Say Goodbye To Cumulative Graphs In Your Pitch Deck


When it comes to pitching to investors, making a strong impression is vital. Founders work hard to craft compelling presentations that showcase their startups’ growth potential. However, there is one common mistake that many startups make: the use of cumulative graphs. While they may seem like a simple way to illustrate progress, these graphs can actually hinder an investor’s understanding of a company’s true trajectory.

Key Takeaway

Avoid using cumulative graphs in your pitch deck. Instead, opt for granular, month-by-month data to accurately showcase your startup’s growth. Transparency and authenticity are crucial when presenting to investors.

The Problem with Cumulative Graphs

Investors despise cumulative graphs for several reasons. Firstly, these graphs can be misleading. By adding up numbers over time, cumulative graphs make growth appear more significant than it actually is. This can create a false sense of momentum and inflate the perceived value of a startup.

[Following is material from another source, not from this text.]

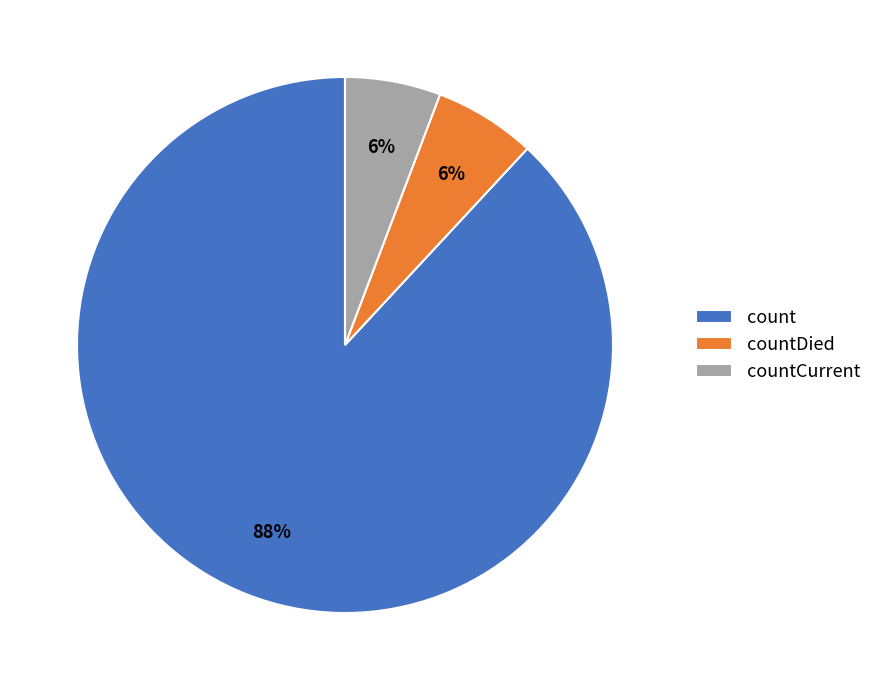

Between count and countDied, which is larger?

count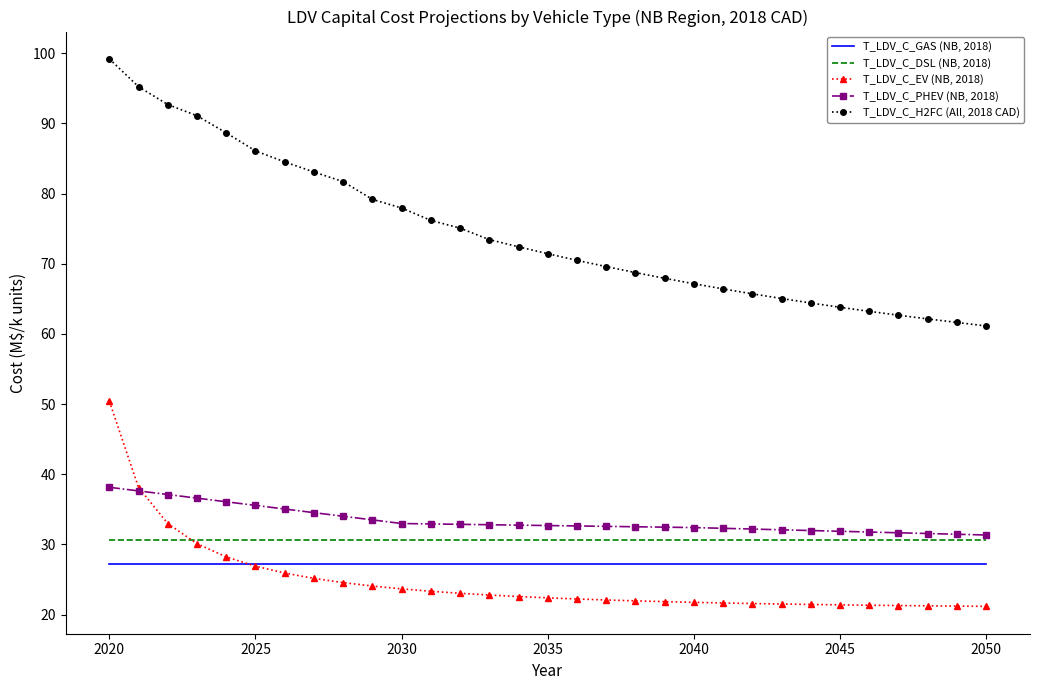

Which series has the largest range (max minus min)?

T_LDV_C_H2FC (All, 2018 CAD)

Secondly, cumulative graphs lack specificity. Instead of providing investors with a clear and concise snapshot of a startup’s growth, these graphs provide a broad overview that obscures important details. Investors need accurate and detailed information to evaluate the potential risks and rewards of an investment.

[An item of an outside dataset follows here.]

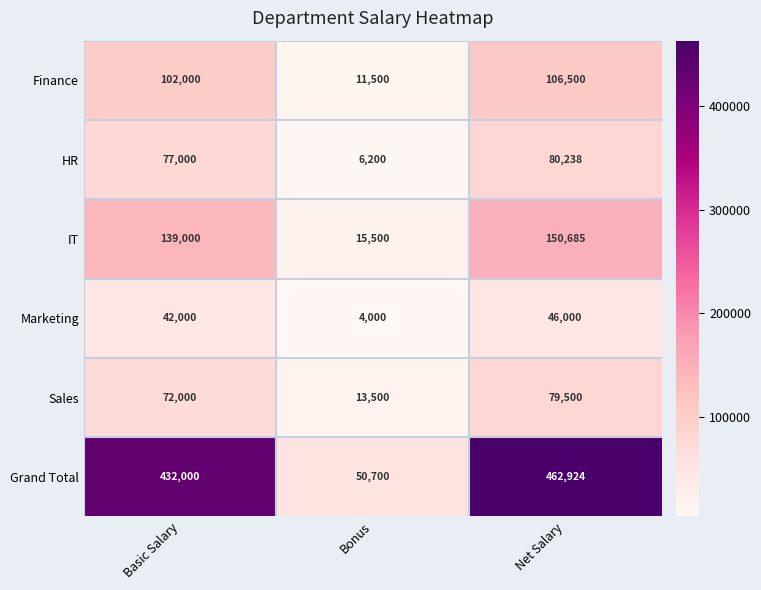

What is the sum of the Grand Total values at Basic Salary and Bonus?

482700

Lastly, cumulative graphs can be seen as a red flag for dishonesty. When founders use cumulative graphs, it begs the question: why aren’t they providing investors with transparent and authentic data? This lack of transparency can erode trust and credibility, making it less likely for investors to consider funding a startup.

The Better Alternative

Instead of relying on cumulative graphs, startups should present investors with granular, month-by-month data that accurately reflects their growth. By breaking down their progress into smaller increments, founders can provide a clearer picture of their startup’s performance and demonstrate their ability to achieve consistent and sustainable growth.

Investors value transparency and authenticity. By presenting information in a more detailed and honest manner, startups can build trust and credibility with potential investors. This, in turn, increases the likelihood of securing funding for their ventures.